Suspendi temporariamente o meu jejum de Expresso no último sábado (conto reatá-lo bem depressa, que aquilo continua sensaborão e intragável). E uma das poucas novidades que por lá lobriguei foi uma coluna entregue à hábil pena do nosso amigo atlante, o Henrique Raposo.
Ávido de sabedoria, fui ler a coisa. Primeira revelação: para os maus dos jornalistas e os burros dos esquerdóides, a globalização é tão somente um papão que se limita a enriquecer o Ocidente e, “por consequência”, a empobrecer “o resto do mundo”. Para a néscia esquerda, um processo civilizacional sobre o qual todos os dias se escrevem centenas de páginas é apenas uma versão ampliada do colonialismo. Malta como Giddens, Bauman, Wallerstein e quejandos afinal limitou-se a alimentar esta lenda propagandística, não a reflectir sobre a sua complexidade.

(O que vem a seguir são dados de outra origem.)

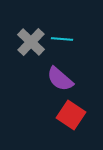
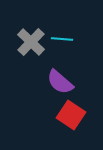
purple semicircle: moved 3 px down
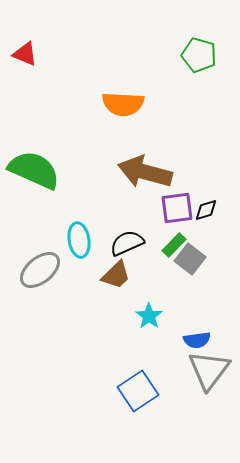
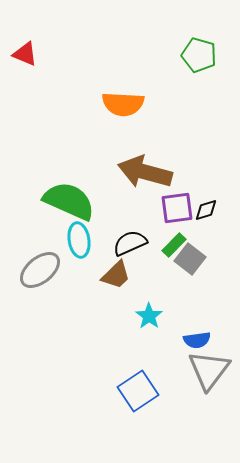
green semicircle: moved 35 px right, 31 px down
black semicircle: moved 3 px right
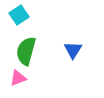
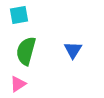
cyan square: rotated 24 degrees clockwise
pink triangle: moved 6 px down; rotated 12 degrees counterclockwise
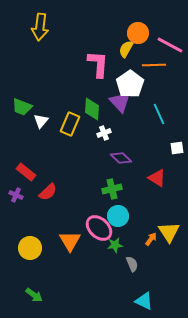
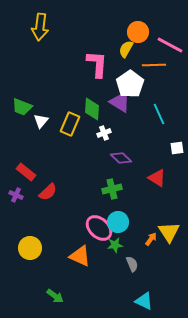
orange circle: moved 1 px up
pink L-shape: moved 1 px left
purple triangle: rotated 15 degrees counterclockwise
cyan circle: moved 6 px down
orange triangle: moved 10 px right, 15 px down; rotated 35 degrees counterclockwise
green arrow: moved 21 px right, 1 px down
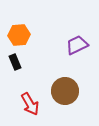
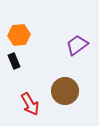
purple trapezoid: rotated 10 degrees counterclockwise
black rectangle: moved 1 px left, 1 px up
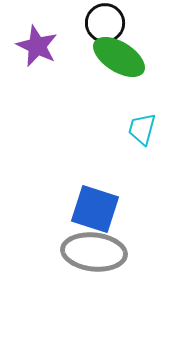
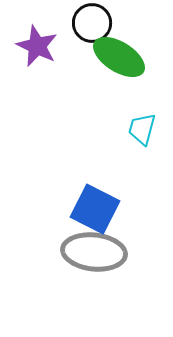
black circle: moved 13 px left
blue square: rotated 9 degrees clockwise
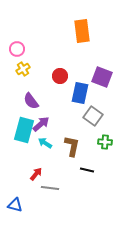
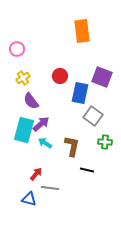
yellow cross: moved 9 px down
blue triangle: moved 14 px right, 6 px up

Ignoro se a ATTAC tem uma página para crianças; mas só pode ter sido de uma fonte dessas que HR bebeu tão redutora patetice. No entanto, o homem continua “analiticamente feliz”. Isto por andar desde os anos 90 a defender que “vivemos num mundo pós-europeu”, onde a China e a Índia se erguem por fim dos confins da pobreza. Agora aboletado nuns tais “corredores da investigação” (suponho que sejam uma espécie de corredores do poder, mas com mais sábios lá dentro), HR exulta: “afinal, não sou maluquinho. O mundo deu-me razão. Obrigado, mundo!”

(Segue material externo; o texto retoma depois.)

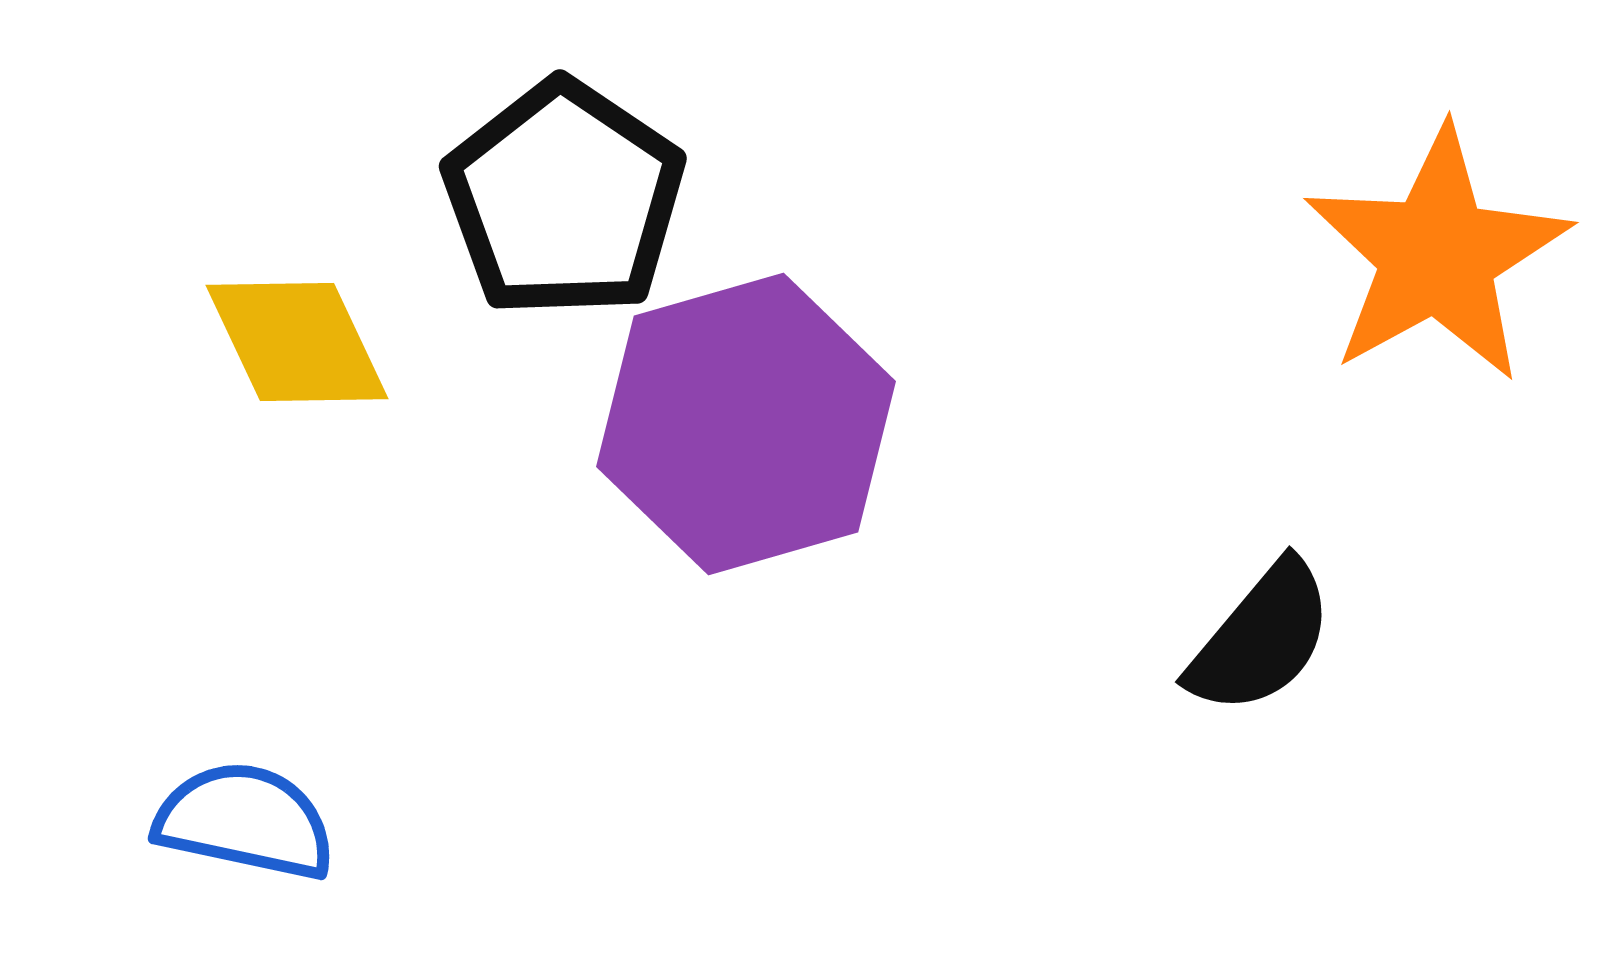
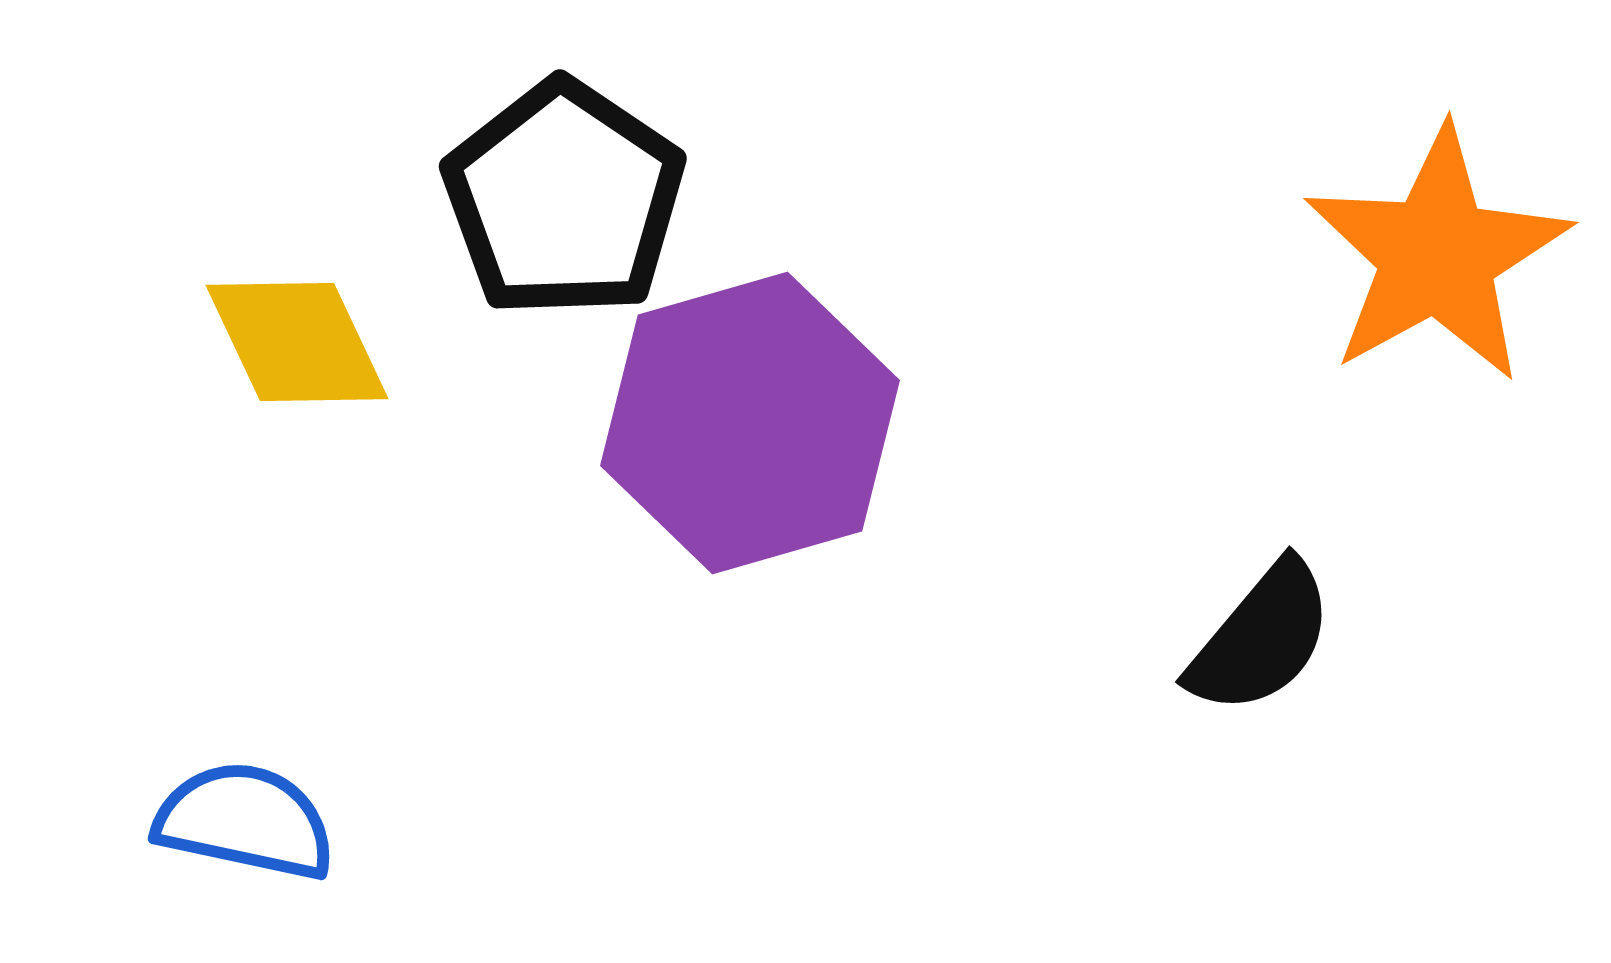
purple hexagon: moved 4 px right, 1 px up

Não tem de quê. Mas olhe que houve gente a chegar aí antes de si. Ainda por cima, alguns dos teóricos amarxizados que tanto abomina. A hipótese dos sistema-mundo de Wallerstein é bem conhecida; postulando que a globalização não é um processo novo, antes decorrendo de mudanças iniciadas durante o “longo século XVI” de que falava Braudel – sobretudo a implantação de uma ordem económica mundial que já não carecia do sustentáculo de um império. A ideia de longos ciclos de escala planetária foi adoptada e levada mais longe por gente como Janet Abu-Lughod e Andre Gunder Frank, tendo estes autores (entre outros) especulado que o centro de um possível sistema-mundo talvez não esteja na Europa, mas sim na Ásia. De acordo com essa visão, apenas por acidente (o abandono das actividades marítimas chinesas ou a descoberta europeia de jazidas de minerais preciosos no Novo Mundo, por exemplo) a Europa alcançou a predominância; mas agora o carrossel dos ciclos históricos de longue durée está a dar mais uma volta e a hegemonia deverá de novo ser conquistada pela China. Note-se que esta é uma simplificação grosseira; mas, mesmo assim, basta para mostrar que as profecias que tanto contentam HR já têm afinal largos anos. E foram logo feitas pelos tontos que, de acordo com o nosso vidente dos corredores, se teriam limitado a confundir globalização com colonialismo.

João Carlos Espada encontrou discípulo (e vizinho de página) à altura; pelo menos na miopia e na presunção sem limites.